Intel promised to be transparent about its progress to address the Meltdown and Spectre CPU flaws, but it has been quite a bumpy road so far. As you may know, the company said that it would issue firmware updates for all its processors from the past five years by the end of the month, but the company already acknowledged some issues last week.
Indeed, Intel VP Navin Shenoy admitted that firmware updates for Haswell and Broadwell processors could cause “higher system reboots.” In a new blog post published yesterday, the exec added that recent patches for the newer Ivy Bridge, Sandy Bridge, Skylake, and Kaby Lake architectures can cause similar reboot issues (via Engadget). The good news is that Intel is already working on new firmware updates to address these problems. You can read Shenoy’s full explanation below:
We have now issued firmware updates for 90 percent of Intel CPUs introduced in the past five years, but we have more work to do. As I noted in my blog post last week, while the firmware updates are effective at mitigating exposure to the security issues, customers have reported more frequent reboots on firmware updated systems.
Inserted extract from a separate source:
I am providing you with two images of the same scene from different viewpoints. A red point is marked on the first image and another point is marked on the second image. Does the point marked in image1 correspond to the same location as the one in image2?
As part of this, we have determined that similar behavior occurs on other products in some configurations, including Ivy Bridge-, Sandy Bridge-, Skylake-, and Kaby Lake-based platforms. We have reproduced these issues internally and are making progress toward identifying the root cause. In parallel, we will be providing beta microcode to vendors for validation by next week.
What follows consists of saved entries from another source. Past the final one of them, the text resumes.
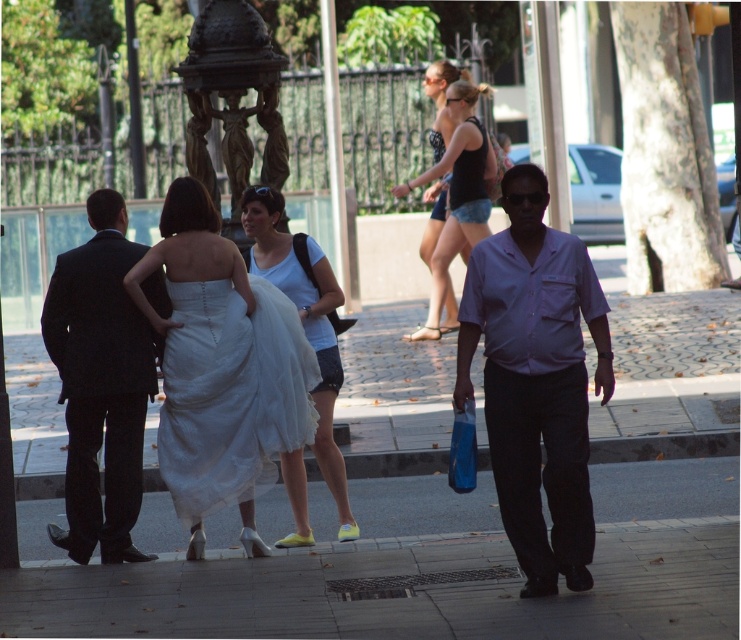
Question: Is purple cotton shirt at center to the right of black denim shorts at center from the viewer's perspective?

Choices:
 (A) no
 (B) yes

Answer: (B)

Question: Based on their relative distances, which object is farther from the white cotton dress at center?

Choices:
 (A) purple cotton shirt at center
 (B) white tulle dress at center
 (C) dark suit at left
 (D) black denim shorts at center

Answer: (D)

Question: Observing the image, what is the correct spatial positioning of purple cotton shirt at center in reference to black denim shorts at center?

Choices:
 (A) right
 (B) left

Answer: (A)

Question: Which object is farther from the camera taking this photo?

Choices:
 (A) white tulle dress at center
 (B) dark suit at left
 (C) white cotton dress at center

Answer: (C)

Question: Among these points, which one is farthest from the camera?

Choices:
 (A) (448, 145)
 (B) (559, 480)
 (C) (292, 372)

Answer: (A)

Question: Is purple cotton shirt at center positioned at the back of dark suit at left?

Choices:
 (A) yes
 (B) no

Answer: (B)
Despite the recently discovered reboot issues, Intel also explained on its Security Center site OEM partners should keep rolling out firmware updates already released to end users to provide protection against Meltdown and Spectre. “We further recommend that OEMs, Cloud service providers, system manufacturers and software vendors begin evaluation of Intel beta microcode update releases in anticipation of definitive root cause and subsequent production releases suitable for end users,” the company added.